Finding a guide to cycling in Long Beach; one man’s journey to map the bikeways
2010-02-12 · By Peter Dopulos
If you have been cycling through our fair city, you may have noticed a number of new signs popping up along some of our thoroughfares. They look a bit like interstate highway signs, such as those found near the 405 or 5 freeways, but these are Long Beach Bikeway signs.
Colorful, bright, and in most cases, printed with a number indicating which route you are traveling. The Bikeway signs are a huge improvement over the generic green and white markers usually found along paths that suddenly just end or disappear, leaving the average cyclist to guess which way the bike path went.

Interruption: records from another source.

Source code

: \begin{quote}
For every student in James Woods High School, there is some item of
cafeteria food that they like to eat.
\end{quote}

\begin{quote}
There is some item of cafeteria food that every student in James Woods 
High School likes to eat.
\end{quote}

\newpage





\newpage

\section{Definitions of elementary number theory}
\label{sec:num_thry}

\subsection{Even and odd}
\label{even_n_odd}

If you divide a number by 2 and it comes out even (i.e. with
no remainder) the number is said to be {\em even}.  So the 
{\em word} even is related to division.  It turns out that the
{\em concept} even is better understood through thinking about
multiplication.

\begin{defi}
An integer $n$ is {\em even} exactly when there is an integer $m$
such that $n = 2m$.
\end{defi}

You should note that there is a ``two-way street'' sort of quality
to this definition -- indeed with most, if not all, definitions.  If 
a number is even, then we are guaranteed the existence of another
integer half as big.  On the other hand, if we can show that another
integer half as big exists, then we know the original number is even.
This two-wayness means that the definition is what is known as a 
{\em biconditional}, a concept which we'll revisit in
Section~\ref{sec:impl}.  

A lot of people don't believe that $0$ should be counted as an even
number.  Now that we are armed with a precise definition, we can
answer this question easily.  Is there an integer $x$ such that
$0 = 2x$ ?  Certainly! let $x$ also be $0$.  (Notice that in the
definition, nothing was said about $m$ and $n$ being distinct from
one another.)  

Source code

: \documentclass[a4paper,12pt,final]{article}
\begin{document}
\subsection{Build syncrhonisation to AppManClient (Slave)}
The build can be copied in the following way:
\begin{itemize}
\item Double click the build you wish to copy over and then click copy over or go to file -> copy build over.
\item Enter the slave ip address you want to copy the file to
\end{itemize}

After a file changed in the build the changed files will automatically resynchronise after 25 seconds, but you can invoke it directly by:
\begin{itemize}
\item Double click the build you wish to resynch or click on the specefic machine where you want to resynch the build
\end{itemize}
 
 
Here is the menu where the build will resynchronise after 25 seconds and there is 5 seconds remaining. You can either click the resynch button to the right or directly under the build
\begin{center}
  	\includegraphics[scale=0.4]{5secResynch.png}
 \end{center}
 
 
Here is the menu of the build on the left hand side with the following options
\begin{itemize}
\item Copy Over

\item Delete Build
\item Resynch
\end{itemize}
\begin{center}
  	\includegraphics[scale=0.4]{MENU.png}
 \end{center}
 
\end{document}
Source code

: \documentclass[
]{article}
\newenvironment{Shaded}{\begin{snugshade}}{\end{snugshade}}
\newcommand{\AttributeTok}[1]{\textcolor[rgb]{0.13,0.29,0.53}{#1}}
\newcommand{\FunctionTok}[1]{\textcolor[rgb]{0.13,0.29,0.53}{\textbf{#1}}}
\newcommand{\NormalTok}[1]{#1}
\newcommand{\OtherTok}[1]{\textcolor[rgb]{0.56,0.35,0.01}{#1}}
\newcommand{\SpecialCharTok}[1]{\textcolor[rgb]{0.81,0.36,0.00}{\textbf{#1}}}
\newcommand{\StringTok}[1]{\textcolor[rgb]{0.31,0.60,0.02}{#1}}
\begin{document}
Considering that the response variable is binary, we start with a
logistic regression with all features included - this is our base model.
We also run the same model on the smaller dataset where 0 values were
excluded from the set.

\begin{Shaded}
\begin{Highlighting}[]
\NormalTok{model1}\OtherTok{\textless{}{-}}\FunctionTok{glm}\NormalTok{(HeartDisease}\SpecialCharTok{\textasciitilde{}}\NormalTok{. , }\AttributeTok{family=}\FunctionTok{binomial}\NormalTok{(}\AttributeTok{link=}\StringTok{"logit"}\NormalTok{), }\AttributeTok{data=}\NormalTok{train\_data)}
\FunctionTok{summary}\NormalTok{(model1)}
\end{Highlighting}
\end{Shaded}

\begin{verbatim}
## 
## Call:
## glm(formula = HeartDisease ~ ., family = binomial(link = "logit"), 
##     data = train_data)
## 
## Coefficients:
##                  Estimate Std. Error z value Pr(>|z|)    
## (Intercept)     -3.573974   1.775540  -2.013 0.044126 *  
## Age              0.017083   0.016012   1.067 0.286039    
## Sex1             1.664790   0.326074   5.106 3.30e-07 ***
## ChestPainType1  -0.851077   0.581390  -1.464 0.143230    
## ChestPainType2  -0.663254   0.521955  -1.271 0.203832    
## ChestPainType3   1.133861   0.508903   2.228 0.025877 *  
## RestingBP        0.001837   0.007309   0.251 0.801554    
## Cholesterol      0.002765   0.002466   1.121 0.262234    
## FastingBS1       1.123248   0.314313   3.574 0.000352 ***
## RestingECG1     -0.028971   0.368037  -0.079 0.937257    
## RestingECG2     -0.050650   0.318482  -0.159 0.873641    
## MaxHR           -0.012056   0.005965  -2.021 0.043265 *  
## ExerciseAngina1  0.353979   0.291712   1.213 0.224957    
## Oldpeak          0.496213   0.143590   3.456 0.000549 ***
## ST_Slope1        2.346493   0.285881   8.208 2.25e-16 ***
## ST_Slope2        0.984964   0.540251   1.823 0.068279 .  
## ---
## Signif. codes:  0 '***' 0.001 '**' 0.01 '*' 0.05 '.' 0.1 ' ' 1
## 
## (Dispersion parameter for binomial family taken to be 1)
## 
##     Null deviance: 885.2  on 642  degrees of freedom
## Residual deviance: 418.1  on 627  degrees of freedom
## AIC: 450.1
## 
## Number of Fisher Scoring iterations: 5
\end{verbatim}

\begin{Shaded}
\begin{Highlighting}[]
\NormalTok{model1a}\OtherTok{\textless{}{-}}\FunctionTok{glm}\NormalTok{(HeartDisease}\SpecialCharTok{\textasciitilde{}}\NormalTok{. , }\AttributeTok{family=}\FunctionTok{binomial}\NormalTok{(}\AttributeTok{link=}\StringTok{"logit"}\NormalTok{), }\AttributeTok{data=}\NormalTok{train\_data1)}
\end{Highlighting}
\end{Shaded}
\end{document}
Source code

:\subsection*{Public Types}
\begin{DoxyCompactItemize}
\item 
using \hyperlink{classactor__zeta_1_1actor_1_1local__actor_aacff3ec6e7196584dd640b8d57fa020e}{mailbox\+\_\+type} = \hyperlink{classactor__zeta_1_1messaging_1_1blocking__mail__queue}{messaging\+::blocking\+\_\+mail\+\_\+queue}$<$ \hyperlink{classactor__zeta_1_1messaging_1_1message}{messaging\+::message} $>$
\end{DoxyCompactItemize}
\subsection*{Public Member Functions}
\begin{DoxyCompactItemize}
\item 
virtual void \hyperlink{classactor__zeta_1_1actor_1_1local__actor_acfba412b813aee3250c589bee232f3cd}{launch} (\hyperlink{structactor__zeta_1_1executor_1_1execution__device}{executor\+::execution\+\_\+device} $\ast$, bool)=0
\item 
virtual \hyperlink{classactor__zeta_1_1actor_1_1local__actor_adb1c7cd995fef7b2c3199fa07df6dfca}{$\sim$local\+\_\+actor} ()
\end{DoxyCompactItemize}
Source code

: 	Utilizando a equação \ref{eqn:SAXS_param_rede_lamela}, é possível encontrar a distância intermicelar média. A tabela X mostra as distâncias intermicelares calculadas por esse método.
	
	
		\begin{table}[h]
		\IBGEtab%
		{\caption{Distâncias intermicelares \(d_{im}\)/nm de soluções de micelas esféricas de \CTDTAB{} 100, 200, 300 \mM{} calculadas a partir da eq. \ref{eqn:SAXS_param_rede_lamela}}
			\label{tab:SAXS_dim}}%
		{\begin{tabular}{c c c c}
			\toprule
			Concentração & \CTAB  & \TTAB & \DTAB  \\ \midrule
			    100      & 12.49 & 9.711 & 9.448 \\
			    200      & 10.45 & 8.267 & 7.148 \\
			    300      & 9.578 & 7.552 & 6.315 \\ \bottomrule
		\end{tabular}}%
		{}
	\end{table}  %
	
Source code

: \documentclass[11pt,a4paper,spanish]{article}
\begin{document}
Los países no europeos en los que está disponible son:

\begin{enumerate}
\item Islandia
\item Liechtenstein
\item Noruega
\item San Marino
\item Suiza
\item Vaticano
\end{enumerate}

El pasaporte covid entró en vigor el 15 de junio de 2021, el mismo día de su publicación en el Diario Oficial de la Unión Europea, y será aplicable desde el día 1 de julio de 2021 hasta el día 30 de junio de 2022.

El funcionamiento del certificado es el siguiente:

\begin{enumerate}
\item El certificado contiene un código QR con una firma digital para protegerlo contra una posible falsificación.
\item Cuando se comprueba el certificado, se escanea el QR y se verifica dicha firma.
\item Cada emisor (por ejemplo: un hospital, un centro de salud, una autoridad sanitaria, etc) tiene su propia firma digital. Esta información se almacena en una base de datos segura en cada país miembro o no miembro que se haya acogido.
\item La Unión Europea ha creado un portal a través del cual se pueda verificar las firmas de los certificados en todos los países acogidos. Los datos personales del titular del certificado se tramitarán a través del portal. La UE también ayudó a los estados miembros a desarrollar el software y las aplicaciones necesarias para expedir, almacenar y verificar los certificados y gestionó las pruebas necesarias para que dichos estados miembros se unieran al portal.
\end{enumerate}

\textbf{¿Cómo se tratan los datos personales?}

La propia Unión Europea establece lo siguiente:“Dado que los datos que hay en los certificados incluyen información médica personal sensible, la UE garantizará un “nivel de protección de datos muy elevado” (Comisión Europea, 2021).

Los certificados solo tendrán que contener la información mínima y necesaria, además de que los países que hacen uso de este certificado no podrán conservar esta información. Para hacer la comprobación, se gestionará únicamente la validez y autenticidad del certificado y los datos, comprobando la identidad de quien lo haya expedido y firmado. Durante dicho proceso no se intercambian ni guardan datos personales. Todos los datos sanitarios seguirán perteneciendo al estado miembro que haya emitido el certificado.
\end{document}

Marking the Long Beach Bikeways is one of many steps outlined in the Long Beach Bike Master Plan. The ultimate goal is to map the many routes and make them accessible through the city’s website, www.bikelongbeach.org. There is a map already available on the site that shows class I, II and II bicycle routes as well as a handfull of proposed route, but it doesn’t seem to have all the Bikeways marked.
Well, that got me thinking. Being the impatient sort, as well as a do-it-yourselfer, I figured I’d go ahead and start mapping these routes. The plan is not just to find all the routes, but to actually ride them and then offer a review that will include a map, distance, route connections, bike friendliness, family friendliness and destinations near or along the route.